### Task set
**A.** According to the Webster announcement, what cash price per ordinary share will PSP BidCo pay?
**B.** Using the Webster announcement, explain in one to three sentences why the Scheme covers only some of the ordinary shares in Webster.
**C.** Duplicate the portion of the Webster announcement between "PSP BidCo also" and "(Preference Share Scheme).", inclusive.

### Provided passage
03 October 2019
Webster Limited (Webster) today announced that it has entered into a binding Scheme Implementation Agreement (SIA) with PSP BidCo and Sooke Investments Inc, each indirect wholly-owned subsidiaries of PSP Investments, one of Canada’s largest pension investment managers. Under the SIA it is proposed that PSP BidCo will acquire all of the ordinary shares in Webster that PSP Investments does not already own for a cash price of $2.00 per Webster share (Scheme Consideration) by way of a Court-approved scheme of arrangement(Scheme).
PSP BidCo also intends to acquire all of the Webster preference shares on issue for $2.00 in cash per preference share via a separate, contemporaneous scheme of arrangement (Preference Share Scheme).
The Scheme and Preference Share Scheme (together the Proposed Transaction) imply a market capitalisation for Webster of approximately $724 million (1) and an enterprise value of approximately
$854 million (2).

### Supplied entries
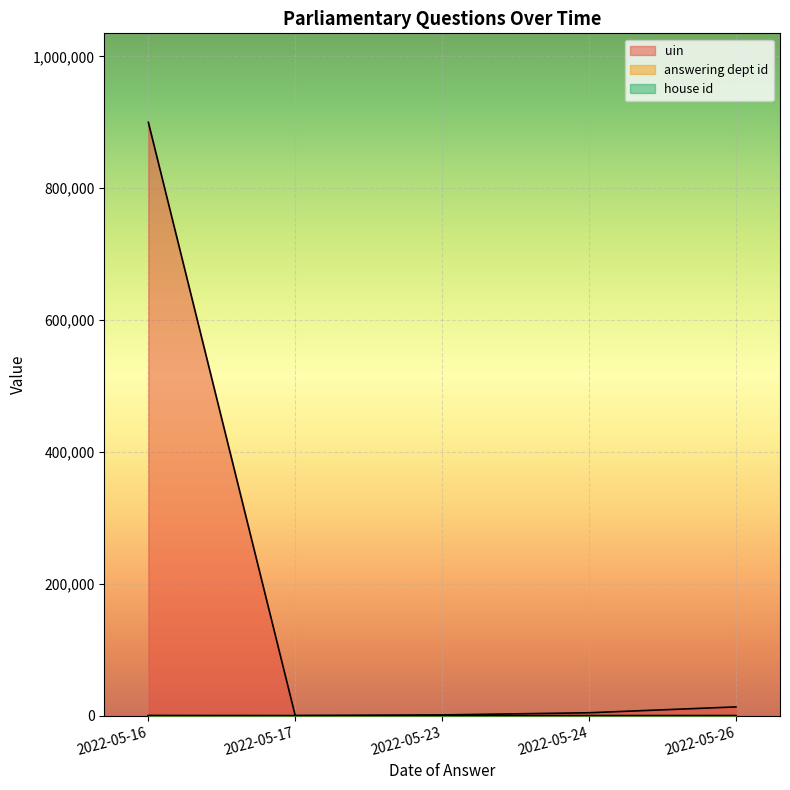

At how many categories does at least one series exceed 286350?

1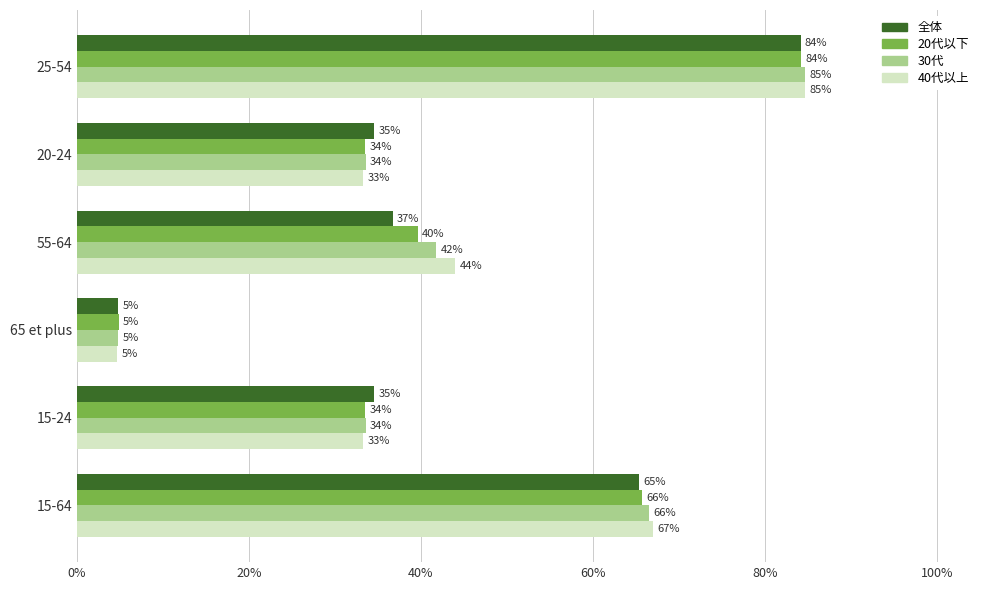

What are all the series names shown in the legend?

全体, 20代以下, 30代, 40代以上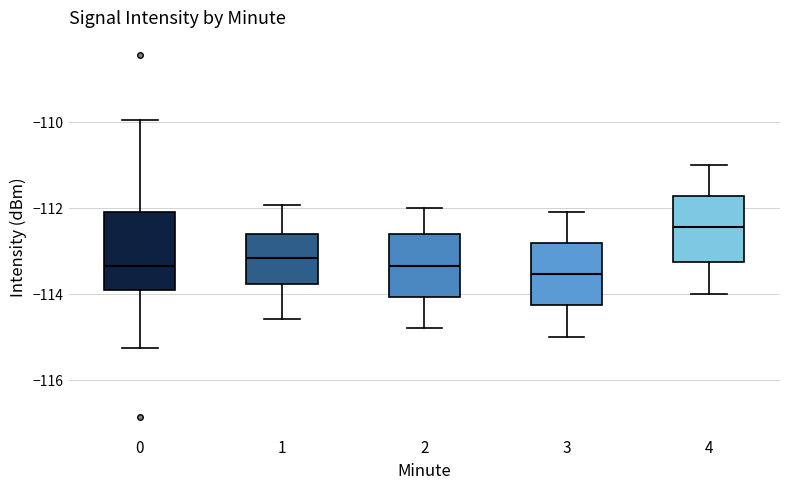

Comparing the boxes themselves (not the whiskers), which one is the tallest?

0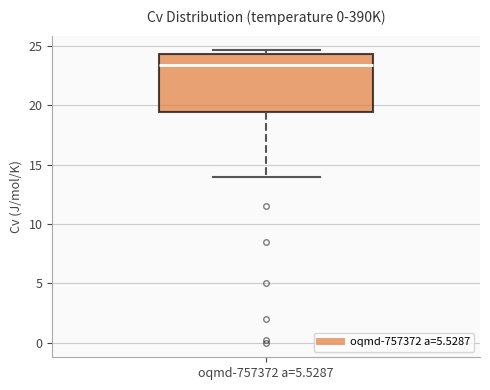

Transcribe this box plot: give where the median line is, the range the box spans, and where the two whiskers end, as read against the y-axis. The values are not printed on the chart, so give them approximately, as read against the axis.

median 23.5, box 19.5 to 24.5, whiskers 14.0 to 24.5 (just above the box's upper edge)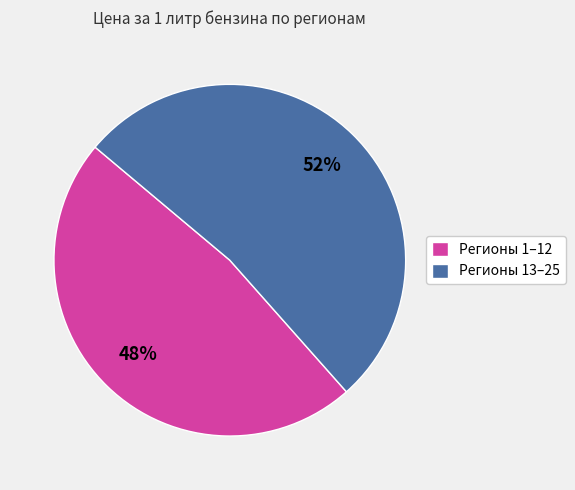

Which category accounts for the majority?

Регионы 13–25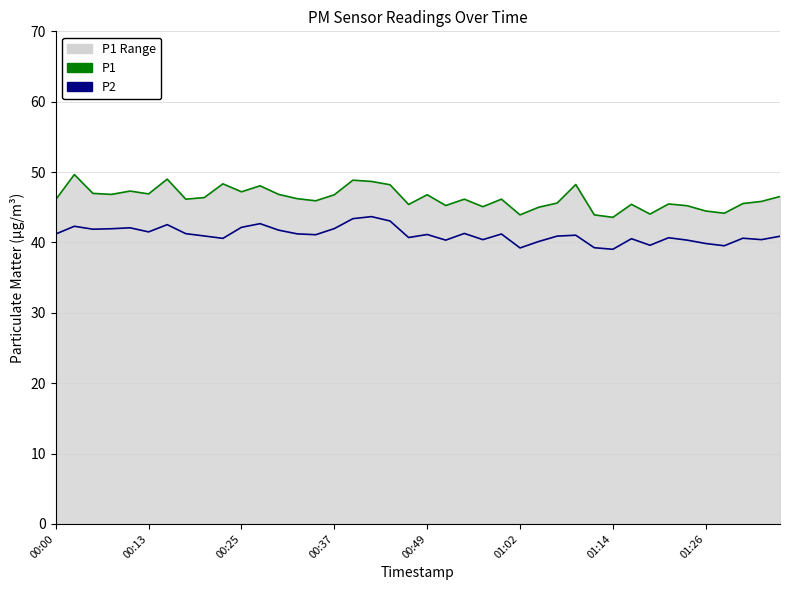

True or false: P2 and P1 cross at least once.

False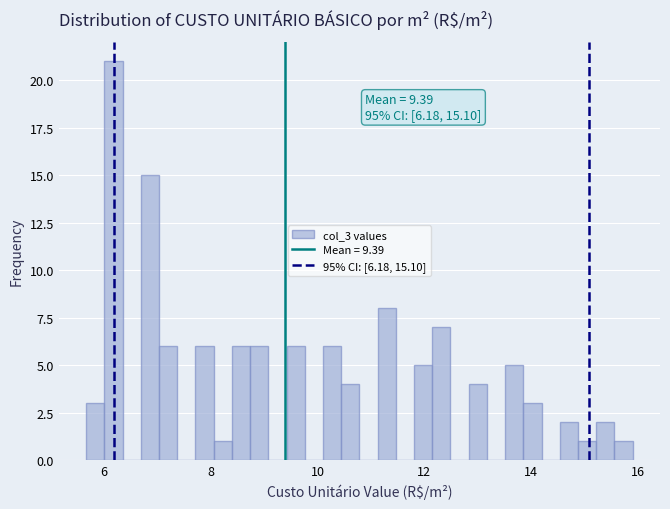

Around what value on the x-axis is the tallest bar? Give the approximate position of its centre, as read against the axis.

6.2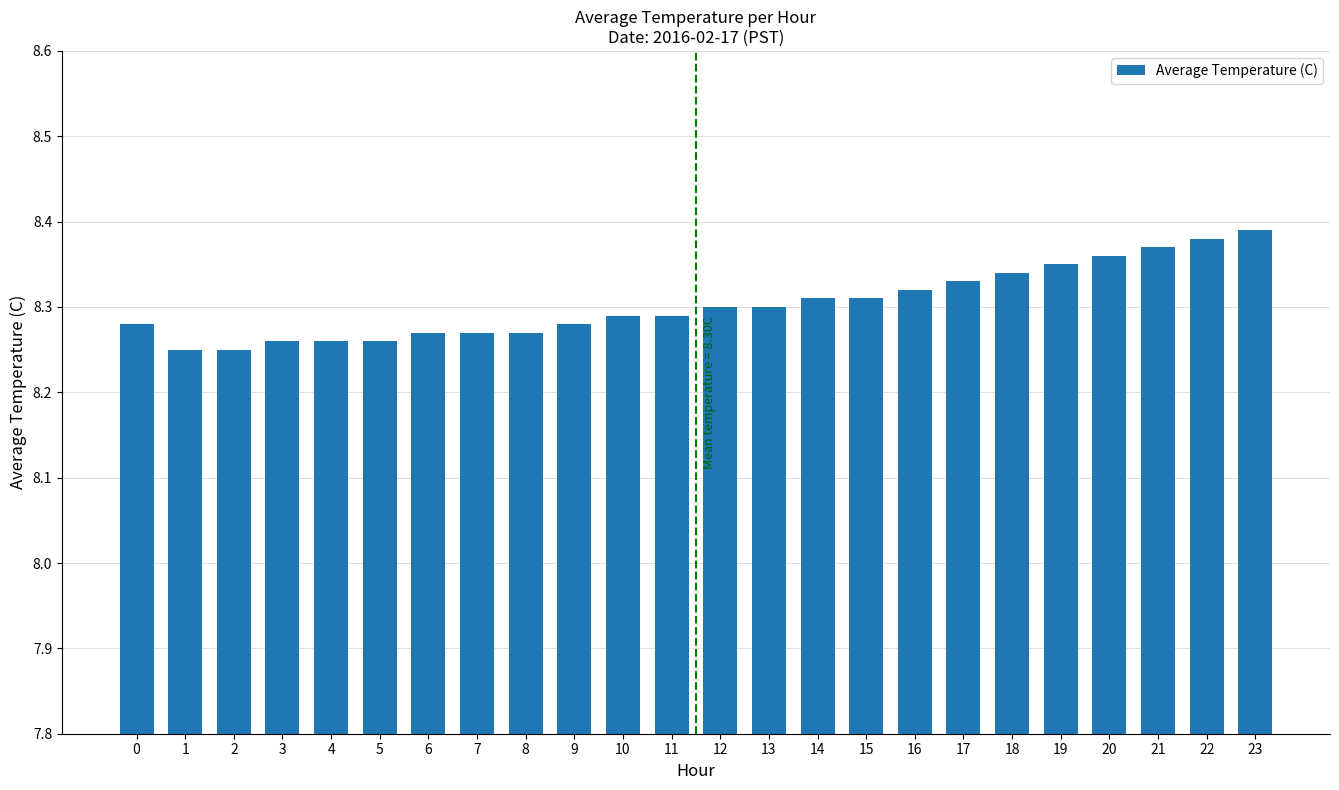

The value at 0 is 13.6. True or false?

False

### List of solutions
**A.** $2.00 per Webster share.

**B.** The Scheme covers only the ordinary shares in Webster that PSP Investments does not already own. PSP Investments already holds the rest, so PSP BidCo will acquire the remaining shares for $2.00 in cash each through a Court-approved scheme of arrangement.

**C.**
PSP BidCo also intends to acquire all of the Webster preference shares on issue for $2.00 in cash per preference share via a separate, contemporaneous scheme of arrangement (Preference Share Scheme).